What this might mean for Defence
This is only a demo using very limited open-source information. A real application could be connected to authoritative sources — licensed commercial data such as maritime tracking feeds, structured force databases, and potentially privileged information including intelligence about adversaries.
But the interesting thing here isn't about OSINT tools. It's about what happens when both AI-assisted coding and AI agents become widely available across Defence.
One path is to use these capabilities to help accelerate a set of bespoke apps for warfighters — purpose-built tools for specific tasks, developed quickly by digital teams and iterated as needs evolve. That's powerful, but it still assumes a separation between the people who build tools and the people who use them.
A second path is more radical: put the assistive tools themselves — with suitable training, support, and data access — directly into the hands of operators. Let a watchkeeper or an analyst conjure up their own tools iteratively as an operation unfolds, shaping the software to the situation rather than the other way around.

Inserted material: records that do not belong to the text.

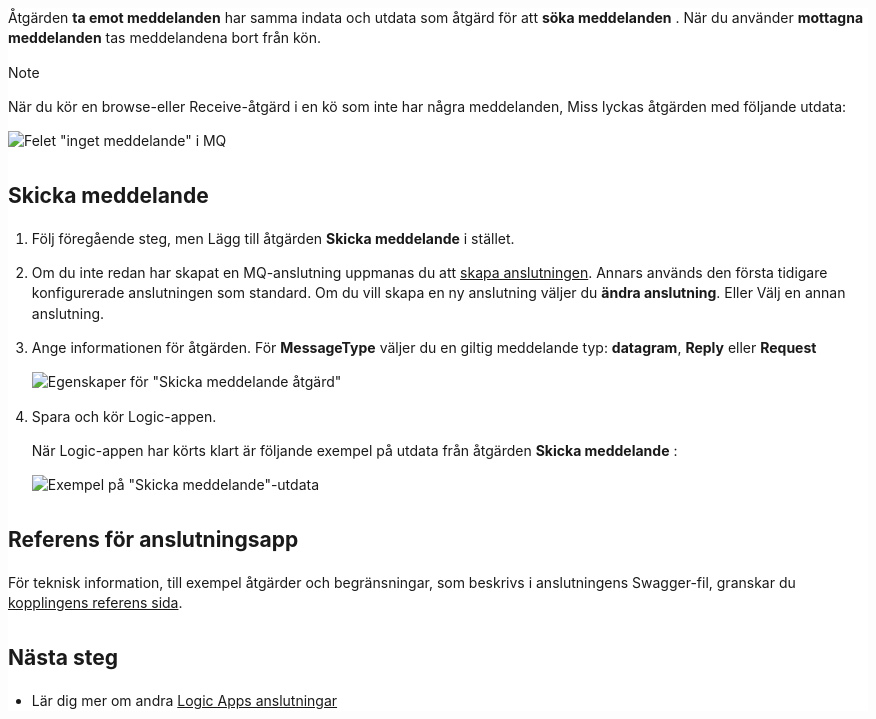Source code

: Åtgärden **ta emot meddelanden** har samma indata och utdata som åtgärd för att **söka meddelanden** . När du använder **mottagna meddelanden** tas meddelandena bort från kön.

> [!NOTE]
> När du kör en browse-eller Receive-åtgärd i en kö som inte har några meddelanden, Miss lyckas åtgärden med följande utdata:
>
> ![Felet "inget meddelande" i MQ](media/connectors-create-api-mq/mq-no-message-error.png)

## <a name="send-message"></a>Skicka meddelande

1. Följ föregående steg, men Lägg till åtgärden **Skicka meddelande** i stället.

1. Om du inte redan har skapat en MQ-anslutning uppmanas du att [skapa anslutningen](#create-connection). Annars används den första tidigare konfigurerade anslutningen som standard. Om du vill skapa en ny anslutning väljer du **ändra anslutning**. Eller Välj en annan anslutning.

1. Ange informationen för åtgärden. För **MessageType** väljer du en giltig meddelande typ: **datagram**, **Reply** eller **Request**

   ![Egenskaper för "Skicka meddelande åtgärd"](media/connectors-create-api-mq/send-message-properties.png)

1. Spara och kör Logic-appen.

   När Logic-appen har körts klart är följande exempel på utdata från åtgärden **Skicka meddelande** :

   ![Exempel på "Skicka meddelande"-utdata](media/connectors-create-api-mq/send-message-output.png)

## <a name="connector-reference"></a>Referens för anslutningsapp

För teknisk information, till exempel åtgärder och begränsningar, som beskrivs i anslutningens Swagger-fil, granskar du [kopplingens referens sida](/connectors/mq/).

## <a name="next-steps"></a>Nästa steg

* Lär dig mer om andra [Logic Apps anslutningar](../connectors/apis-list.md)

A third option is a hybrid — pairing military operators with forward-deployed engineers who can rapidly prototype tools together, with the operator providing the domain knowledge and operational context while the engineer manages quality, security, and technical risk. Teaming operators with engineers is certainly not a new idea, but the advent of AI-assisted rapid-prototyping could give it fresh urgency. When a working prototype can be built in hours rather than months, the value of having an engineer alongside the operator increases dramatically.
Each of these paths carries risks. If anyone can quickly build something that looks polished and authoritative, how do we maintain quality, accuracy, and trust? How do we govern AI-generated tools that might only exist for the duration of a single operation? How do we ensure that a tool built under pressure doesn't quietly produce credible-looking nonsense?